DeepTime s'inscrit dans le programme d’expéditions « Human Adaptation » créé par Christian Clot il y a quelques années. Du mois d'août 2016 au mois de février 2017, Christian Clot a effectué une série de quatre traversées en solitaire de trente jours dans les milieux les plus extrêmes de la planète, en Iran, en Amazonie, en Patagonie et en Sibérie. Sa collaboration avec Etienne Koechlin et le LNC2 a débuté à ce moment-là. Margaux Romand-Monnier a d’ailleurs consacré sa thèse de doctorat à la capacité d'adaptation structurelle et fonctionnelle du cerveau en réponse à un environnement incertain et changeant.

MargauxLa jeune chercheuse a observé le cerveau de Christian Clot grâce à l’imagerie par résonance magnétique (IRM), avant et après chaque traversée. La comparaison des données a mis en évidence des changements de densité de matière grise communs aux quatre expéditions. « Cela suggère qu’il existe donc bien une adaptation structurelle en réponse à une adaptation à un changement d’environnement et que ces modifications structurelles sont détectables dès un mois » précise Margaux Romand-Monnier. Des zones telles que les cortex moteur et somato-sensoriel, liés respectivement aux mouvements corporels et aux sensations provenant de la surface du corps, ont vu leur densité de matière grise augmenter. Une hausse que pourrait expliquer la forte sollicitation de ces zones cérébrales lors d’une expédition en milieu extrême. A l’inverse, des diminutions ont été détectées au niveau des gyri parahippocampiques ou des jonctions temporo-pariétales, des zones liées à la mémoire et la représensation d’autrui, respectivement.

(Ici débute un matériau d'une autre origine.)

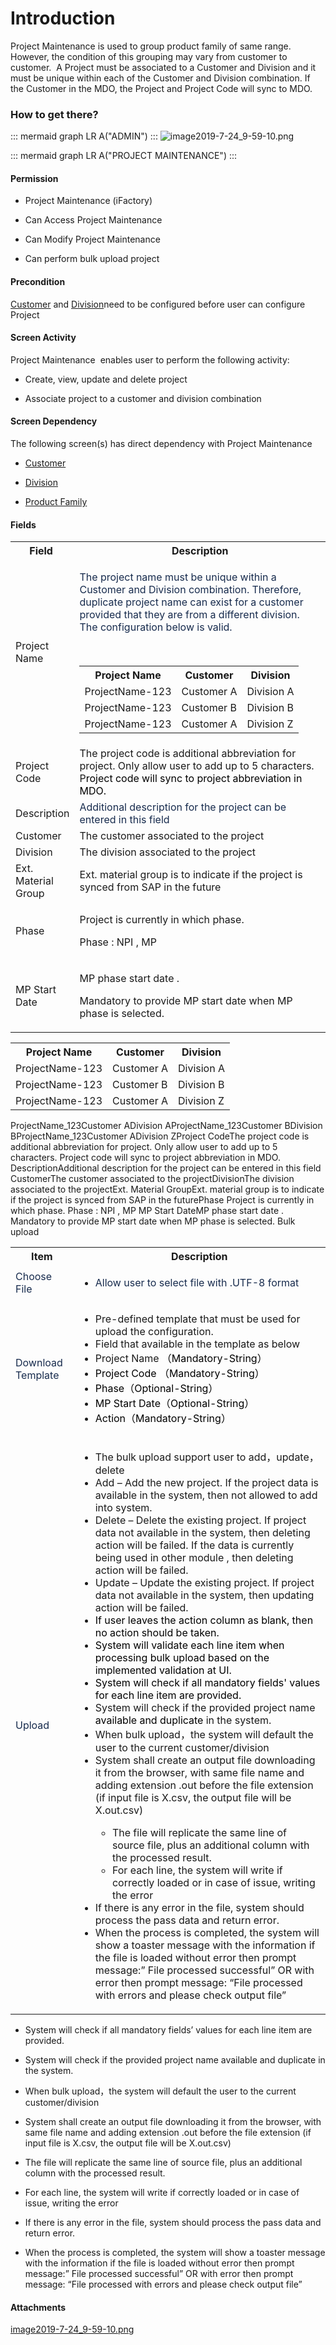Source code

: # Introduction

Project Maintenance is used to group product family of same range. 
However, the condition of this grouping may vary from customer to customer. 
A Project must be associated to a Customer and Division and it must be unique within each of the Customer and Division combination. If the Customer in the MDO, the Project and Project Code will sync to MDO.

### How to get there?



::: mermaid
graph LR
A("ADMIN")
:::
![image2019-7-24_9-59-10.png](/.attachments/53772455.png)



::: mermaid
graph LR
A("PROJECT MAINTENANCE")
:::


#### Permission



- Project Maintenance (iFactory)


- Can Access Project Maintenance


- Can Modify Project Maintenance


- Can perform bulk upload project



#### Precondition


[Customer](/iFactory-JGP-MES/iFactory-JGP-MES-Home/iFactory-JGP-MS/CONTENT/Product/Customer.md)
and [Division](/iFactory-JGP-MES/iFactory-JGP-MES-Home/iFactory-JGP-MS/CONTENT/Product/Division.md)need to be configured before user can configure Project


#### Screen Activity


Project Maintenance 
enables user to perform the following activity:

- Create, view, update and delete project

- Associate project to a customer and division combination



#### Screen Dependency


The following screen(s) has direct dependency with Project Maintenance

- [Customer](/iFactory-JGP-MES/iFactory-JGP-MES-Home/iFactory-JGP-MS/CONTENT/Product/Customer.md)


- [Division](/iFactory-JGP-MES/iFactory-JGP-MES-Home/iFactory-JGP-MS/CONTENT/Product/Division.md)


- [Product Family](/iFactory-JGP-MES/iFactory-JGP-MES-Home/iFactory-JGP-MS/CONTENT/Product/Product-Family.md)



#### Fields


<table class="relative-table wrapped confluenceTable" style="width: 100.0%;"><colgroup><col style="width: 15.5668%;" /><col style="width: 84.4332%;" /></colgroup><tbody><tr><th class="confluenceTh">Field </th><th class="confluenceTh">Description</th></tr><tr><td class="confluenceTd">Project Name</td><td class="confluenceTd"><p><span style="color: rgb(23,43,77);">The project name must be unique within a Customer and Division combination. Therefore, d</span><span style="color: rgb(23,43,77);">uplicate project name can exist for a customer<span> </span><br />provided that they are from a different division. The configuration below is valid.<span> </span></span></p><p><br /></p><div class="table-wrap"><table class="wrapped confluenceTable"><tbody><tr><th class="confluenceTh">Project Name</th><th class="confluenceTh">Customer</th><th class="confluenceTh">Division</th></tr><tr><td class="confluenceTd">ProjectName-123</td><td class="confluenceTd">Customer A</td><td class="confluenceTd">Division A</td></tr><tr><td class="confluenceTd">ProjectName-123</td><td class="confluenceTd">Customer B</td><td class="confluenceTd">Division B</td></tr><tr><td colspan="1" class="confluenceTd">ProjectName-123</td><td colspan="1" class="confluenceTd">Customer A</td><td colspan="1" class="confluenceTd">Division Z</td></tr></tbody></table></div></td></tr><tr><td colspan="1" class="confluenceTd">Project Code</td><td colspan="1" class="confluenceTd">The project code is additional abbreviation for project. Only allow user to add up to 5 characters. P<span style="color: rgb(0,0,0);">roject code will sync to project abbreviation in MDO.</span></td></tr><tr><td class="confluenceTd">Description</td><td class="confluenceTd"><span style="color: rgb(23,43,77);">Additional description for the project can be entered in this field</span></td></tr><tr><td class="confluenceTd"><span>Customer</span></td><td class="confluenceTd"><span>The customer associated to the project</span></td></tr><tr><td class="confluenceTd"><span>Division</span></td><td class="confluenceTd"><span>The division associated to the project</span></td></tr><tr><td colspan="1" class="confluenceTd">Ext. Material Group</td><td colspan="1" class="confluenceTd">Ext. material group is to indicate if the project is synced from SAP in the future</td></tr><tr><td colspan="1" class="confluenceTd">Phase </td><td colspan="1" class="confluenceTd"><p>Project is currently in which phase.</p><p>Phase : NPI , MP</p></td></tr><tr><td colspan="1" class="confluenceTd">MP Start Date</td><td colspan="1" class="confluenceTd"><p>MP phase start date .</p><p>Mandatory to provide MP start date when MP phase is selected.</p></td></tr></tbody></table>



<table class="wrapped confluenceTable"><tbody><tr><th class="confluenceTh">Project Name</th><th class="confluenceTh">Customer</th><th class="confluenceTh">Division</th></tr><tr><td class="confluenceTd">ProjectName-123</td><td class="confluenceTd">Customer A</td><td class="confluenceTd">Division A</td></tr><tr><td class="confluenceTd">ProjectName-123</td><td class="confluenceTd">Customer B</td><td class="confluenceTd">Division B</td></tr><tr><td colspan="1" class="confluenceTd">ProjectName-123</td><td colspan="1" class="confluenceTd">Customer A</td><td colspan="1" class="confluenceTd">Division Z</td></tr></tbody></table>

ProjectName_123Customer ADivision AProjectName_123Customer BDivision BProjectName_123Customer ADivision ZProject CodeThe project code is additional abbreviation for project. Only allow user to add up to 5 characters. Project code will sync to project abbreviation in MDO.
DescriptionAdditional description for the project can be entered in this field
CustomerThe customer associated to the projectDivisionThe division associated to the projectExt. Material GroupExt. material group is to indicate if the project is synced from SAP in the futurePhase Project is currently in which phase.
Phase : NPI , MP
MP Start DateMP phase start date .
Mandatory to provide MP start date when MP phase is selected.
Bulk upload 
<table class="confluenceTable"><colgroup><col /><col /></colgroup><tbody><tr><th class="confluenceTh">Item</th><th class="confluenceTh">Description</th></tr><tr><td colspan="1" class="confluenceTd"><span style="color: rgb(23,43,77);">Choose File</span></td><td colspan="1" class="confluenceTd"><ul style="text-align: left;"><li><span style="color: rgb(23,43,77);">Allow user to select file with .UTF-8 format</span></li></ul></td></tr><tr><td colspan="1" class="confluenceTd"><span style="color: rgb(23,43,77);">Download Template</span></td><td colspan="1" class="confluenceTd"><ul style="text-align: left;"><li>Pre-defined template that must be used for upload the configuration. </li><li>Field that available in the template as below </li><li>Project Name <span style="color: rgb(0,0,0);">（Mandatory-String）</span></li><li><span style="color: rgb(0,0,0);">Project Code （Mandatory-String）</span></li><li><span style="color: rgb(0,0,0);">Phase（Optional-String）</span></li><li><span style="color: rgb(0,0,0);">MP Start Date（Optional-String）</span></li><li><span style="color: rgb(0,0,0);">Action（Mandatory-String）</span></li></ul></td></tr><tr><td class="confluenceTd"><span style="color: rgb(23,43,77);">Upload </span></td><td class="confluenceTd"><ul><li>The bulk upload support user to add，update，delete</li><li><span>Add – Add the new project. If the project data is available in the system, then not allowed to add into system.</span></li><li><span>Delete – Delete the existing project. If project data not available in the system, then deleting action will be failed. If the data is currently being used in other module , then deleting action will be failed.</span></li><li><span>Update – Update the existing project. If project data not available in the system, then updating action will be failed.</span></li><li><span style="color: black;">If user leaves the action column as blank, then no action should be taken.</span></li><li><span style="color: rgb(0,0,0);">System will validate each line item when processing bulk upload based on the implemented validation at UI.</span></li><li><span style="color: rgb(0,0,0);">System will check if all mandatory fields' values for each line item are provided.</span></li><li>System will check if the provided project name <span style="color: rgb(0,0,0);">available and duplicate</span><span> </span>in the system.</li><li>When bulk upload，the system will default the user to the current customer/division</li><li>System shall create an output file downloading it from the browser, with same file name and adding extension .out before the file extension (if input file is X.csv, the output file will be X.out.csv)</li><ul><li>The file will replicate the same line of source file, plus an additional column with the processed result.</li><li>For each line, the system will write if correctly loaded or in case of issue, writing the error</li></ul><li>If there is any error in the file, system should process the pass data and return error.</li><li>When the process is completed, the system will show a toaster message with the information if the file is loaded without error then prompt message:” File processed successful” OR with error then prompt message: “File processed with errors and please check output file”</li></ul></td></tr></tbody></table>


- System will check if all mandatory fields’ values for each line item are provided.


- System will check if the provided project name
available and duplicate
in the system.
- When bulk upload，the system will default the user to the current customer/division

- System shall create an output file downloading it from the browser, with same file name and adding extension .out before the file extension (if input file is X.csv, the output file will be X.out.csv)

- The file will replicate the same line of source file, plus an additional column with the processed result.

- For each line, the system will write if correctly loaded or in case of issue, writing the error

- If there is any error in the file, system should process the pass data and return error.

- When the process is completed, the system will show a toaster message with the information if the file is loaded without error then prompt message:” File processed successful” OR with error then prompt message: “File processed with errors and please check output file”


#### Attachments

[image2019-7-24_9-59-10.png](/.attachments/53772455.png)
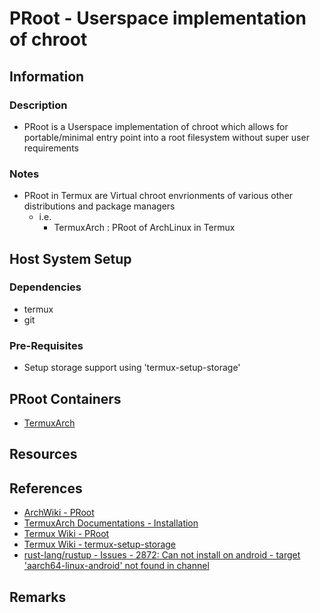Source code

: # PRoot - Userspace implementation of chroot

## Information
### Description
+ PRoot is a Userspace implementation of chroot which allows for portable/minimal entry point into a root filesystem without super user requirements

### Notes
- PRoot in Termux are Virtual chroot envrionments of various other distributions and package managers
    - i.e.
        + TermuxArch : PRoot of ArchLinux in Termux

## Host System Setup
### Dependencies
+ termux
+ git

### Pre-Requisites
+ Setup storage support using 'termux-setup-storage'

## PRoot Containers
+ [TermuxArch](distributions/TermuxArch/setup.md)

## Resources

## References
+ [ArchWiki - PRoot](https://wiki.archlinux.org/title/PRoot)
+ [TermuxArch Documentations - Installation](https://termuxarch.github.io/docsTermuxArch/install)
+ [Termux Wiki - PRoot](https://wiki.termux.com/wiki/PRoot)
+ [Termux Wiki - termux-setup-storage](https://wiki.termux.com/wiki/Termux-setup-storage)
+ [rust-lang/rustup - Issues - 2872: Can not install on android - target 'aarch64-linux-android' not found in channel](https://github.com/rust-lang/rustup/issues/2872)

## Remarks

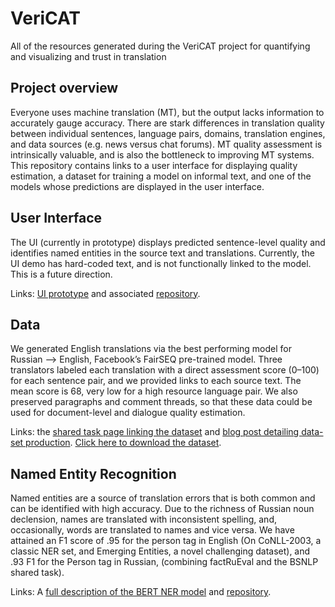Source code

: # VeriCAT
All of the resources generated during the VeriCAT project for quantifying and visualizing and trust in translation 

## Project overview
Everyone uses machine translation (MT), but the output lacks information to accurately gauge accuracy. There are stark differences in translation quality between individual sentences, language pairs, domains, translation engines, and data sources (e.g. news versus chat forums). MT quality assessment is intrinsically valuable, and is also the bottleneck to improving MT systems. This repository contains links to a user interface for displaying quality estimation, a dataset for training a model on informal text, and one of the models whose predictions are displayed in the user interface. 

## User Interface
The UI (currently in prototype) displays predicted sentence-level quality and identifies named entities in the source text and translations. Currently, the UI demo has hard-coded text, and is not functionally linked to the model. This is a future direction.

Links: [UI prototype](https://ninalopatina.github.io/VeriCAT-UI/) and associated [repository](https://github.com/ninalopatina/VeriCAT-UI). 

## Data
We generated English translations via the best performing model for Russian --> English, Facebook’s FairSEQ pre-trained model. Three translators labeled each translation with a direct assessment score (0–100) for each sentence pair, and we provided links to each source text. The mean score is 68, very low for a high resource language pair. We also preserved paragraphs and comment threads, so that these data could be used for document-level and dialogue quality estimation. 

Links: the [shared task page linking the dataset](http://www.statmt.org/wmt20/quality-estimation-task.html) and [blog post detailing data-set production](https://gab41.lab41.org/how-good-is-your-translation-our-novel-dataset-can-help-you-find-out-d25f6c50af59). [Click here to download the dataset](https://www.quest.dcs.shef.ac.uk/wmt20_files_qe/ru-en.tar.gz). 

## Named Entity Recognition 
Named entities are a source of translation errors that is both common and can be identified with high accuracy. Due to the richness of Russian noun declension, names are translated with inconsistent spelling, and, occasionally, words are translated to names and vice versa. We have attained an F1 score of .95 for the person tag in English (On CoNLL-2003, a classic NER set, and Emerging Entities, a novel challenging dataset), and .93 F1 for the Person tag in Russian, (combining factRuEval and the BSNLP shared task). 

Links: A [full description of the BERT NER model](https://gab41.lab41.org/how-to-fine-tune-bert-for-named-entity-recognition-2257b5e5ce7e) and [repository](https://github.com/chambliss/Multilingual_NER).
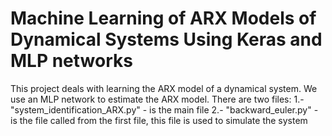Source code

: # Machine Learning of ARX Models of Dynamical Systems Using Keras and MLP networks

This project deals with learning the ARX model of a dynamical system. We use an MLP network to estimate the ARX model. 
There are two files: 
 1.- "system_identification_ARX.py" - is the main file
 2.- "backward_euler.py" - is the file called from the first file, this file is used to simulate the system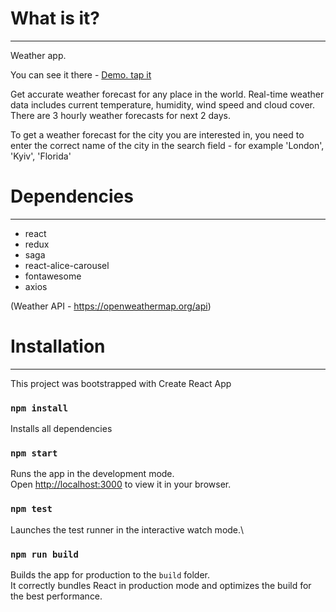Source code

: # What is it?
  -----------
Weather app.

You can see it there - [Demo. tap it](https://celadon-alfajores-0357b3.netlify.app/)

Get accurate weather forecast for any place in the world. 
Real-time weather data includes current temperature, humidity, wind speed and cloud cover. 
There are 3 hourly weather forecasts for next 2 days.

To get a weather forecast for the city you are interested in, you need to enter the correct name of the city in the search field - for example 'London', 'Kyiv', 'Florida'

# Dependencies
  -----------
- react
- redux
- saga
- react-alice-carousel
- fontawesome
- axios

(Weather API - https://openweathermap.org/api)
  
# Installation
  ------------

This project was bootstrapped with Create React App

### `npm install`

Installs all dependencies

### `npm start`

Runs the app in the development mode.\
Open [http://localhost:3000](http://localhost:3000) to view it in your browser.

### `npm test`

Launches the test runner in the interactive watch mode.\

### `npm run build`

Builds the app for production to the `build` folder.\
It correctly bundles React in production mode and optimizes the build for the best performance.


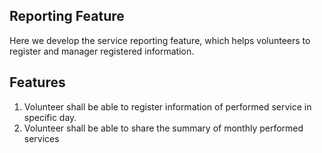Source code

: ## Reporting Feature

Here we develop the service reporting feature, which helps volunteers to register and manager registered information.

## Features

1) Volunteer shall be able to register information of performed service in specific day.
2) Volunteer shall be able to share the summary of monthly performed services
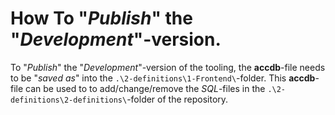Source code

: # How To "_Publish_" the "_Development_"-version.
To "_Publish_" the "_Development_"-version of the tooling, the **accdb**-file needs to be "_saved as_" into the `.\2-definitions\1-Frontend\`-folder.
This **accdb**-file can be used to to add/change/remove the *SQL*-files in the `.\2-definitions\2-definitions\`-folder of the repository.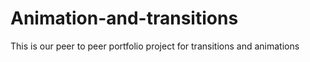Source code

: # Animation-and-transitions
This is our peer to peer portfolio project for transitions and animations

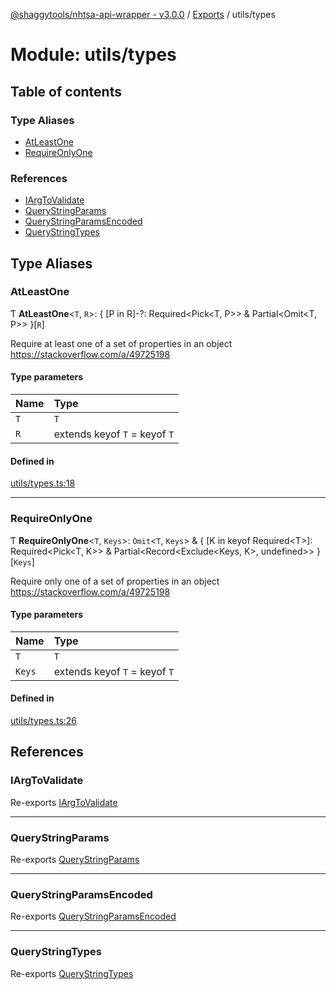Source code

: [@shaggytools/nhtsa-api-wrapper - v3.0.0](../index.md) / [Exports](../modules.md) / utils/types

# Module: utils/types

## Table of contents

### Type Aliases

- [AtLeastOne](utils_types.md#atleastone)
- [RequireOnlyOne](utils_types.md#requireonlyone)

### References

- [IArgToValidate](utils_types.md#iargtovalidate)
- [QueryStringParams](utils_types.md#querystringparams)
- [QueryStringParamsEncoded](utils_types.md#querystringparamsencoded)
- [QueryStringTypes](utils_types.md#querystringtypes)

## Type Aliases

### AtLeastOne

Ƭ **AtLeastOne**<`T`, `R`\>: { [P in R]-?: Required<Pick<T, P\>\> & Partial<Omit<T, P\>\> }[`R`]

Require at least one of a set of properties in an object
https://stackoverflow.com/a/49725198

#### Type parameters

| Name | Type |
| :------ | :------ |
| `T` | `T` |
| `R` | extends keyof `T` = keyof `T` |

#### Defined in

[utils/types.ts:18](https://github.com/ShaggyTech/nhtsa-api-wrapper/blob/ffa4a7a/packages/lib/src/utils/types.ts#L18)

___

### RequireOnlyOne

Ƭ **RequireOnlyOne**<`T`, `Keys`\>: `Omit`<`T`, `Keys`\> & { [K in keyof Required<T\>]: Required<Pick<T, K\>\> & Partial<Record<Exclude<Keys, K\>, undefined\>\> }[`Keys`]

Require only one of a set of properties in an object
https://stackoverflow.com/a/49725198

#### Type parameters

| Name | Type |
| :------ | :------ |
| `T` | `T` |
| `Keys` | extends keyof `T` = keyof `T` |

#### Defined in

[utils/types.ts:26](https://github.com/ShaggyTech/nhtsa-api-wrapper/blob/ffa4a7a/packages/lib/src/utils/types.ts#L26)

## References

### IArgToValidate

Re-exports [IArgToValidate](utils_argHandler.md#iargtovalidate)

___

### QueryStringParams

Re-exports [QueryStringParams](utils_queryString.md#querystringparams)

___

### QueryStringParamsEncoded

Re-exports [QueryStringParamsEncoded](utils_queryString.md#querystringparamsencoded)

___

### QueryStringTypes

Re-exports [QueryStringTypes](utils_queryString.md#querystringtypes)
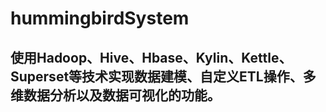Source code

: # hummingbirdSystem
## 使用Hadoop、Hive、Hbase、Kylin、Kettle、Superset等技术实现数据建模、自定义ETL操作、多维数据分析以及数据可视化的功能。
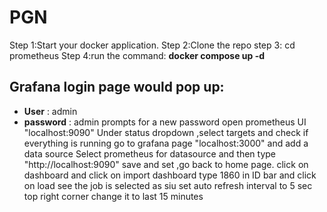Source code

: # PGN

Step 1:Start your docker application.
Step 2:Clone the repo
step 3: cd prometheus
Step 4:run the command: **docker compose up -d**
## Grafana login page would pop up:
   + **User** : admin
   + **password** : admin
 prompts for a new password
open prometheus UI "localhost:9090"
Under status dropdown ,select targets and check if everything is running
go to grafana page "localhost:3000" and add a data source
Select prometheus for datasource and then type "http://localhost:9090" 
save and set ,go back to home page.
click on dashboard and click on import dashboard
type 1860 in ID bar and click on load
see the job is selected as siu
set auto refresh interval to 5 sec top right corner
change it to last 15 minutes
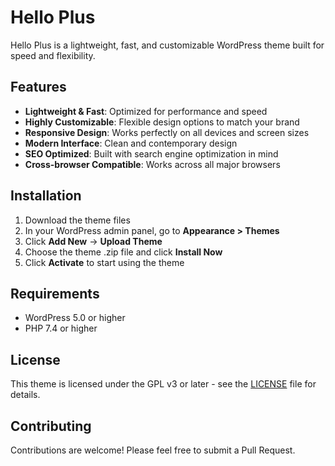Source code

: # Hello Plus

Hello Plus is a lightweight, fast, and customizable WordPress theme built for speed and flexibility.

## Features

- **Lightweight & Fast**: Optimized for performance and speed
- **Highly Customizable**: Flexible design options to match your brand  
- **Responsive Design**: Works perfectly on all devices and screen sizes
- **Modern Interface**: Clean and contemporary design
- **SEO Optimized**: Built with search engine optimization in mind
- **Cross-browser Compatible**: Works across all major browsers

## Installation

1. Download the theme files
2. In your WordPress admin panel, go to **Appearance > Themes**
3. Click **Add New** → **Upload Theme**
4. Choose the theme .zip file and click **Install Now**
5. Click **Activate** to start using the theme

## Requirements

- WordPress 5.0 or higher
- PHP 7.4 or higher

## License

This theme is licensed under the GPL v3 or later - see the [LICENSE](LICENSE) file for details.

## Contributing

Contributions are welcome! Please feel free to submit a Pull Request.
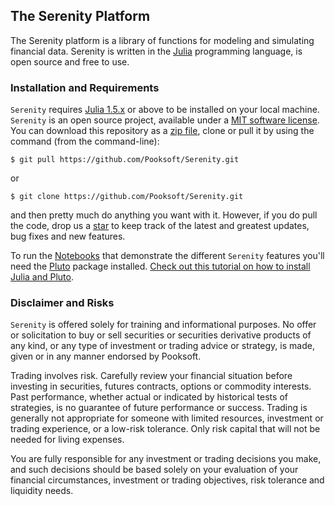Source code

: ## The Serenity Platform
The Serenity platform is a library of functions for modeling and simulating financial data. 
Serenity is written in the [Julia](https://julialang.org) programming language, is open source and free to use. 

### Installation and Requirements
``Serenity`` requires [Julia 1.5.x](https://julialang.org/downloads/) or above to be installed on your local machine. 
``Serenity`` is an open source project, 
available under a [MIT software license](https://github.com/Pooksoft/PooksoftAssetModelingKit.jl/blob/master/LICENSE).
You can download this repository as a [zip file](https://en.wikipedia.org/wiki/Zip_(file_format)), clone or pull it by using the command (from the command-line):

	$ git pull https://github.com/Pooksoft/Serenity.git

or

	$ git clone https://github.com/Pooksoft/Serenity.git

and then pretty much do anything you want with it. However, if you do pull the code, drop us a 
[star](https://docs.github.com/en/free-pro-team@latest/github/getting-started-with-github/saving-repositories-with-stars) to keep track of the latest and greatest updates, bug fixes and new features.

To run the [Notebooks](https://github.com/fonsp/Pluto.jl) that demonstrate the different ``Serenity`` features you'll need the [Pluto](https://github.com/fonsp/Pluto.jl) package installed. [Check out this tutorial on how to install Julia and Pluto](https://computationalthinking.mit.edu/Fall20/installation/).

### Disclaimer and Risks
``Serenity`` is offered solely for training and  informational purposes. No offer or solicitation to buy or sell securities or securities derivative products of any kind, or any type of investment or trading advice or strategy,  is made, given or in any manner endorsed by Pooksoft. 

Trading involves risk. Carefully review your financial situation before investing in securities, futures contracts, options or commodity interests. Past performance, whether actual or indicated by historical tests of strategies, is no guarantee of future performance or success. Trading is generally not appropriate for someone with limited resources, investment or trading experience, or a low-risk tolerance.  Only risk capital that will not be needed for living expenses.

You are fully responsible for any investment or trading decisions you make, and such decisions should be based solely on your evaluation of your financial circumstances, investment or trading objectives, risk tolerance and liquidity needs.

Ces dernières observations pourraient s’expliquer par une moindre sollicitation de ces zones lors de la traversée en solitaire d’un environnement naturel, par rapport à l’environnement urbain et social qui sollicite considérablement la mémoire et nos rapports à autrui. « Toutefois, l’interprétation des résultats est limitée par le manque de mesures comportementales permettant de qualifier ces changements structurels, mais aussi par le fait qu’ils découlent de l’analyse d’un seul et unique participant » précise la jeune chercheuse. Le projet DeepTime s’inscrit dans la continuité de la thèse de Margaux soutenue en novembre 2019. Les scientifiques utiliseront la même méthodologie combinant des tâches comportementales à la neuroimagerie afin de pouvoir étudier les adaptations des individus vivant dans un nouvel environnement, dans ce cas en anomie temporelle.

Vivre l’expérience du point de vue du sujet

Durant ces quarante jours sous terre, Margaux effectuera des tâches, comme tous les autres membres du groupe. Outre les tâches attenant à l’entretien du camp, elle sera responsable scientifique des protocoles sur l'être humain et encadrera l’ensemble de ces travaux scientifiques effectués sous terre par l’équipe. « Je devrai m’assurer que toutes les études sont bien réalisées lors des cycles prévus pour chaque équipier par les équipes scientifiques restées à la surface, de la qualité, l’intégrité et la sauvegarde des données recueillies mais aussi de l’entretien du matériel scientifique dans ce milieu si humide» précise-t-elle.
Animée par une grande curiosité, Margaux a proposé sa candidature pour vivre l’expérience du point de vue du sujet. Elle avoue volontiers qu’elle n’y serait jamais allée seule et que le fait d’être en groupe fait toute la différence. « Je suis très impatiente de découvrir la grotte et les installations » dit-elle avec enthousiasme, quelques jours avant d’entrer dans la grotte.